作り手と人の間を紡ぐ 西陣の元学生寮

昭和初期に建てられた2軒の町家が、昭和40年代に立命館大学の学生寮となりました。やがて最後の寮生が去ってから、しばらく空き家となっていましたが、西陣を中心とした町家の有効活用を支援する団体の協力を得て、ものづくりをする人達が入居する「藤森寮(ふじのもりりょう)」として生まれ変わりました。
2軒の寮の間にあった塀を取り払い、L字型に並ぶ北棟と南棟からなる、9つのアトリエや教室、お店になっています。四季の移ろいを感じる緑の多い中庭、タイルの流し、でこぼこのできた三和土、深い色あいとなった柱など、築90年の建物が刻んできた時を感じる空間となっています。訪れる人を拒まず、9人の創作活動の場である自由な「藤森寮の時間」が流れているようです。

淡々と無心に作業をする楽しさ


藤森寮のある紫野は、船岡山から大徳寺へかけての地域をさします。船岡山は、都の北にあたり、東西南北を守る霊獣のうち、北は玄武が司るとされ、平安時代から重要な基点となっていました。また、応仁の乱では、東に陣地を置いた細川勝元を、西に陣取った山名宗全が船岡山で迎え討った歴史ある地域です。

鞍馬口通には、大正12年に料理旅館として建てられた、登録有形文化財で現役の銭湯、船岡温泉をはじめ、古い建物がまだきちんと残っています。最近は町家に手を入れて営業しているお店や、ゲストハウスも増えましたが、藤森寮はそのさきがけです。今も低層の家が並び、昔からの西陣のまちの暮らしが色濃く感じられる地域で「町内の一員」の意識を持って、それぞれが創造活動を続けています。
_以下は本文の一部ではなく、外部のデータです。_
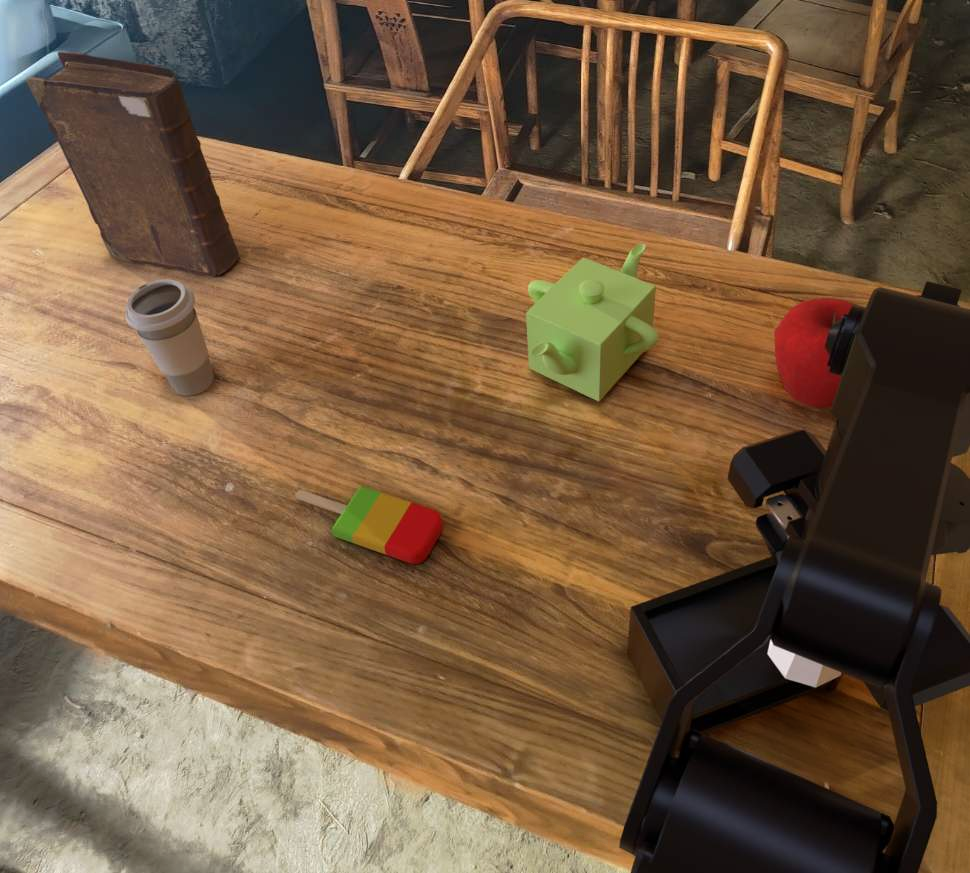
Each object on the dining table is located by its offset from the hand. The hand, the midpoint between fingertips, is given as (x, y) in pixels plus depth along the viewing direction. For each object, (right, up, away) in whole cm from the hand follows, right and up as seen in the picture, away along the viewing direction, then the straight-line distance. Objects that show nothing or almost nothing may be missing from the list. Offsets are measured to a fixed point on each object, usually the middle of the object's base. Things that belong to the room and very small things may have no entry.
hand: (817, 625), depth 63 cm
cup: (-55, +19, +39) cm, 70 cm away
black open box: (-3, -6, +12) cm, 14 cm away
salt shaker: (0, -3, +3) cm, 4 cm away
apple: (+11, +17, +31) cm, 37 cm away
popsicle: (-34, +5, +25) cm, 42 cm away
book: (-62, +35, +54) cm, 89 cm away
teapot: (-11, +21, +36) cm, 43 cm away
南棟1階にある女性店主の「アートスペースCASAneかさね」で、日頃のあわただしさから解き放された、ゆったりした時を過ごし、かさねの名前の由来を伺いました。どんなに小さな端切れでも、紙や布、糸は捨てられないと語る店主。端切れの紙でも、もう少し大きな紙の上に張って重ねれば、新しいものとしてよみがえらせることができる。この「もう一度の紙たち」という思いを「重ねる」という言葉に込めています。作り手とその受け手をつなぐ空間です。
CASAneという名前については「重ねという漢字では少しそぐわないし、ひらがなもあまり伝わらないかな」と考えていた時「スペイン語で家のことをCASAて言うし、それにneを付けたら、かさねやし、ええの違うか」という大胆で新鮮な発想の提案をしてくださった方があり「小さな部屋なのでいいかな」と、すんなり決まったとのことでした。どんなネーミング誕生物語があったのかと思いきや、このおおらかさがいい感じです。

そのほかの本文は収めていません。